Metin>

====

BİR TUTAM SEVGİ

BİR TUTAM SEVGİ

Gülçin Tüzel Dokur | 10/09/2017

Yorgun bedenim pencereden dışarı bakarken, gökyüzünden süzülen yağmurlar kadar ıslaktı gözpınarlarım...

Yağmur suları caddeleri yıkarken pür telaş... Benim de yüreğim yıkanıyordu sanki. Bunca yıl yaşanmışlık, sevgiye hasret yıllarımı geri getiremiyordu.

Bir tutam sevgi... Çok mu şey istemiştim ki; anne sevgisi, baba, kardeş, eş, evlat, arkadaş, sevgili, dost sevgisi derken neden ben hala bir tutam sevgiyi bulamamıştım. Karşılık beklenilmeden, aradığında yanı başında bulunan, yüreği sadece senin için çarpan, sana kırılacak eşya gibi davranmayı bilebilecek, bulunduğum cam kavanozun içinden bir çırpıda çıkaracak sevgi dolu bir el... Oysa bu eli tutabilmek için yıllardır ellerim havada ve sımsıcak bekliyor...

====

Yapılacak iş> Bir tutam sevgiyi anlatan metne göre, o eli tutabilmek için eller yıllardır nasıl bekliyor?

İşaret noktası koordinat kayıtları
====

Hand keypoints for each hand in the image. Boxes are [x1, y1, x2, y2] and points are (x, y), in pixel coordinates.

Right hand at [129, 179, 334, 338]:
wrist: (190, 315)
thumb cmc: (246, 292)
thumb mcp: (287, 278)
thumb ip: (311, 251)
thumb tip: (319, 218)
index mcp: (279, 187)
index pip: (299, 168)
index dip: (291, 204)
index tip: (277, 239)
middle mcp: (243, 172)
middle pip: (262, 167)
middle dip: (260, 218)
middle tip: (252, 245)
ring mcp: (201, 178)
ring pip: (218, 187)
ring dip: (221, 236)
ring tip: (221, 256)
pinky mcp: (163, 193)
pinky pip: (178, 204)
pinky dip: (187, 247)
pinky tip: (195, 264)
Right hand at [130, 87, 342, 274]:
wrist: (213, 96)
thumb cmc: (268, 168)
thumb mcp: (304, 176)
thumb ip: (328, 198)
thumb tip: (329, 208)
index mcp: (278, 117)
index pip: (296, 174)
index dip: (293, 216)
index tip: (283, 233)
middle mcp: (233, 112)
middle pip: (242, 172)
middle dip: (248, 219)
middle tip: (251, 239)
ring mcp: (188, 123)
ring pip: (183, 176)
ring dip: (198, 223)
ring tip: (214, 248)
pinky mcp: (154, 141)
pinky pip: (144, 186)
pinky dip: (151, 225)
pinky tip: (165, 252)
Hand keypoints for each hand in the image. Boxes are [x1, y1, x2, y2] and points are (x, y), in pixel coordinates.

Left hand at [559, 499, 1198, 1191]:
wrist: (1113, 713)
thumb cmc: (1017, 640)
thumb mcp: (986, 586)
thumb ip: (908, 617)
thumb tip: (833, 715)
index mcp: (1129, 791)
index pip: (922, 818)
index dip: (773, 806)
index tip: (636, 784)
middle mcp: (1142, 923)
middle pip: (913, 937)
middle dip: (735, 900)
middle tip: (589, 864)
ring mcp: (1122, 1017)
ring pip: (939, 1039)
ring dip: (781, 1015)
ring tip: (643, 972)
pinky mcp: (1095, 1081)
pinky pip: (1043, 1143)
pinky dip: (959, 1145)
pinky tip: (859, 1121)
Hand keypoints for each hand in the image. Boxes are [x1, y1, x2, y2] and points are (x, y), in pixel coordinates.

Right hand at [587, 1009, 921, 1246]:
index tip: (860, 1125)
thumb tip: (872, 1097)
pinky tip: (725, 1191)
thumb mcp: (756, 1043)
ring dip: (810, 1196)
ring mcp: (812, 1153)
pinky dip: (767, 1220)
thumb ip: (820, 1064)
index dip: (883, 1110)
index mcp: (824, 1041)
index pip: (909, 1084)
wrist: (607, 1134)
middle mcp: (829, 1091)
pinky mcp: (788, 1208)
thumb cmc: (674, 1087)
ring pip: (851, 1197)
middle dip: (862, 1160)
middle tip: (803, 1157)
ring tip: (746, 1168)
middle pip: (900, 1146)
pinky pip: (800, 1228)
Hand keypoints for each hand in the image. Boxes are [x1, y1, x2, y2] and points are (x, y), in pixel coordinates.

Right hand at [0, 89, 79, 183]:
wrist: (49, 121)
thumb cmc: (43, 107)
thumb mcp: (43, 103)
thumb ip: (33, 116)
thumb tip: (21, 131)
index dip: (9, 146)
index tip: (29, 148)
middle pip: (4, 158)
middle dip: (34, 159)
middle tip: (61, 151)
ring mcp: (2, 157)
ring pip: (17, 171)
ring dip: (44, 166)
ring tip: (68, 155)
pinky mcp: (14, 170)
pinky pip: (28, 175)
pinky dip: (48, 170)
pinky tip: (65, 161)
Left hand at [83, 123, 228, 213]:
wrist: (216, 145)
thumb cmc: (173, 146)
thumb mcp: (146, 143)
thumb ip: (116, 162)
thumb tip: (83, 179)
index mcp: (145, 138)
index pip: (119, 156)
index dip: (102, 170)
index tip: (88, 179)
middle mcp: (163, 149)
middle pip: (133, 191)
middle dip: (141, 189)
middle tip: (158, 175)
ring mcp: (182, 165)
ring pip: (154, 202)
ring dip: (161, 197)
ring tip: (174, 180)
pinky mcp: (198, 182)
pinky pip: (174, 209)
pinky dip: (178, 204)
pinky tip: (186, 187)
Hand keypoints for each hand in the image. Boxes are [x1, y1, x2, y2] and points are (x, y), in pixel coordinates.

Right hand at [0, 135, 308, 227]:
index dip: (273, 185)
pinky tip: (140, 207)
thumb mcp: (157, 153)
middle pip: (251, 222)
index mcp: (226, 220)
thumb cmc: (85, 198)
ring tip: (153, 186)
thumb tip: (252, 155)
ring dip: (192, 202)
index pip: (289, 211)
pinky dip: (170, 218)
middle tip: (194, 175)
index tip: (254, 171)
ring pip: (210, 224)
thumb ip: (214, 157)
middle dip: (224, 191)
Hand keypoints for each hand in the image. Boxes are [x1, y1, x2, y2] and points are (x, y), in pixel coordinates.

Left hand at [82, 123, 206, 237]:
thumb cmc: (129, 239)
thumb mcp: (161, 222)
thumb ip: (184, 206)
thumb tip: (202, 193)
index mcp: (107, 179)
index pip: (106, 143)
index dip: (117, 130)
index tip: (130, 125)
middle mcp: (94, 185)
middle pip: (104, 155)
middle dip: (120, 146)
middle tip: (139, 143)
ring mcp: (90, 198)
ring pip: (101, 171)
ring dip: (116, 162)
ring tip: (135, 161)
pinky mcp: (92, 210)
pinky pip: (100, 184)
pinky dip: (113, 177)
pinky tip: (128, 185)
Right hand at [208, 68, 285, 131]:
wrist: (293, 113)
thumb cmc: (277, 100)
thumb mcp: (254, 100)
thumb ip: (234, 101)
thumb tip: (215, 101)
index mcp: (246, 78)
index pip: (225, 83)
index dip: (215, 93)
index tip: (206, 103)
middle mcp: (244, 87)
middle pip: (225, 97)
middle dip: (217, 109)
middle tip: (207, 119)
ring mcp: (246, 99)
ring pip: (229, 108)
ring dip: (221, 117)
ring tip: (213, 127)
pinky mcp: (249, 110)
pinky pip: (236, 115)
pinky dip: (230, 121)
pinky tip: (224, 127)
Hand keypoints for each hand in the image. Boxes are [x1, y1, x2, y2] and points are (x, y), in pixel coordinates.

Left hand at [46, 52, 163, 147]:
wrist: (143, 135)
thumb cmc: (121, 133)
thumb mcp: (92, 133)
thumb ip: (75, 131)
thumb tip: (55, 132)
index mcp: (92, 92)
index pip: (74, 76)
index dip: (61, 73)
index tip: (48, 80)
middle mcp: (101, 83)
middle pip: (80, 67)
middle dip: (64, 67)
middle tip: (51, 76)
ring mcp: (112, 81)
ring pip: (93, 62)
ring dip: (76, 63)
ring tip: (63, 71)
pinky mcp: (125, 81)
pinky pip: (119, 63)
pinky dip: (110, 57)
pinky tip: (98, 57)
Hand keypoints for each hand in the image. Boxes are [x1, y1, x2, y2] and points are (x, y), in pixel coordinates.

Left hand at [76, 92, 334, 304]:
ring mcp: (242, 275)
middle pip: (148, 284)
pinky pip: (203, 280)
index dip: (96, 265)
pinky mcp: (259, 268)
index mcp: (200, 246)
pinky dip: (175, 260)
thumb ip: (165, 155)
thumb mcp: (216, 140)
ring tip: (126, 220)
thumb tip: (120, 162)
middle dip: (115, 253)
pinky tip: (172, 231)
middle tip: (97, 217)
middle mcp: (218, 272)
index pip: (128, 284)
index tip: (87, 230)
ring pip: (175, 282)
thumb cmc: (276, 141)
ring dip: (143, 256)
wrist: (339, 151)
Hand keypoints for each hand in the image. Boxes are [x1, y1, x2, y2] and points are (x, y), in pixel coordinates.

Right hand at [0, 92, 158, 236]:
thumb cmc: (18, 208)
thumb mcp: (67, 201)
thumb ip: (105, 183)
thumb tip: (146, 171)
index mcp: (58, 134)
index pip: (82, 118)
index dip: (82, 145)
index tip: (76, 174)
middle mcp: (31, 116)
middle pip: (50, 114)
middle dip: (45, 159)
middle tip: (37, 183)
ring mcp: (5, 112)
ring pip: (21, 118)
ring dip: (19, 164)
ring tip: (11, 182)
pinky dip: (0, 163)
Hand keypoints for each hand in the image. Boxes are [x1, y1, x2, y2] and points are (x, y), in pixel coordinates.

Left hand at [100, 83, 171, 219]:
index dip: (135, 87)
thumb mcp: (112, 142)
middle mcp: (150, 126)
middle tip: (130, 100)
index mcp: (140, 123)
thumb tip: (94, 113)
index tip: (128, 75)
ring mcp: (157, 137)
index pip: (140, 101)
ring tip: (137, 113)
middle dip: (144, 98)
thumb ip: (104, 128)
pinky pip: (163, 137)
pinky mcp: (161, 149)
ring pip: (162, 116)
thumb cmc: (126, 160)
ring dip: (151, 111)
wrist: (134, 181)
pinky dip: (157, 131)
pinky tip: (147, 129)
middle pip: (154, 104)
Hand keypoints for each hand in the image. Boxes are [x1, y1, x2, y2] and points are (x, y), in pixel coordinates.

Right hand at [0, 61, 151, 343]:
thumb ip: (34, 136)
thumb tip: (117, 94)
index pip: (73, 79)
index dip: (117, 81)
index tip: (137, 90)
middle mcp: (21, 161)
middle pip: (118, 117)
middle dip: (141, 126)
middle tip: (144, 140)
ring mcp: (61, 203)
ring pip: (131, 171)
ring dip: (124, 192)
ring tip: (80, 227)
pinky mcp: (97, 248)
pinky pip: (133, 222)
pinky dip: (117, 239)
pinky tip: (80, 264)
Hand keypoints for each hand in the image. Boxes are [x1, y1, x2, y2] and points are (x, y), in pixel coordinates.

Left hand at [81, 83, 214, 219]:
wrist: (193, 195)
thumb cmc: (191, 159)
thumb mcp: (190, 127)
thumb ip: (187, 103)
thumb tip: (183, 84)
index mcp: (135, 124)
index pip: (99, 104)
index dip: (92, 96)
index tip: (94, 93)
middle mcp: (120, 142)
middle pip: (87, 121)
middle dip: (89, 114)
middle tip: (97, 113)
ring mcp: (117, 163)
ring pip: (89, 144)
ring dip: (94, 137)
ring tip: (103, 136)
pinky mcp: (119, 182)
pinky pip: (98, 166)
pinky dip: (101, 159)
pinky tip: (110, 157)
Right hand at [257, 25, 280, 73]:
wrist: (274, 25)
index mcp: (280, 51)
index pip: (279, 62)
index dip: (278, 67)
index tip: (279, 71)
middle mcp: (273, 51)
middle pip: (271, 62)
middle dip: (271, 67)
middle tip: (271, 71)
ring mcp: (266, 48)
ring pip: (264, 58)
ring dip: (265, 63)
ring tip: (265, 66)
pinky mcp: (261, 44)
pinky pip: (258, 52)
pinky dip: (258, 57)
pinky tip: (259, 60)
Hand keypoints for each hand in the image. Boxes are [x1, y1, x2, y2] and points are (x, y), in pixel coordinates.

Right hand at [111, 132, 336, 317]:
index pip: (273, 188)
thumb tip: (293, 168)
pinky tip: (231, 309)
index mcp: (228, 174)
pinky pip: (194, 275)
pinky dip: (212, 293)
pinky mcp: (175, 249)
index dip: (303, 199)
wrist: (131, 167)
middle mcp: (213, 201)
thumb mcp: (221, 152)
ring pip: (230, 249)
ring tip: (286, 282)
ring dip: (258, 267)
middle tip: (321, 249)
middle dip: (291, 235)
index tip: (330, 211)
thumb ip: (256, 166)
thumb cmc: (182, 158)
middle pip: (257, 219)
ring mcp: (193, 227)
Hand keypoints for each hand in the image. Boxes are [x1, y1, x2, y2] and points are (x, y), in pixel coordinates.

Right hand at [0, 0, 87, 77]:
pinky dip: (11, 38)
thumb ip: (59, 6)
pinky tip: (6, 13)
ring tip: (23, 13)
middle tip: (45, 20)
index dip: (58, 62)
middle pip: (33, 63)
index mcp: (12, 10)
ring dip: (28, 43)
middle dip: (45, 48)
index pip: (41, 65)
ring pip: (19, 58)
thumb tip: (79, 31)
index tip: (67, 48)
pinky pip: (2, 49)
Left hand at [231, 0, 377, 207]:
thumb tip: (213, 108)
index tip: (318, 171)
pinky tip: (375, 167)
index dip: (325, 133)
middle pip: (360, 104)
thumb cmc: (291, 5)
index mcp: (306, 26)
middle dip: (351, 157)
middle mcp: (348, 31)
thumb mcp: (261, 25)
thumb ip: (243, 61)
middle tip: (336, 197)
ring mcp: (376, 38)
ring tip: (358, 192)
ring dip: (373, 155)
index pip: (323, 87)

====

Beklenen cevap> Havada ve sımsıcak bekliyor.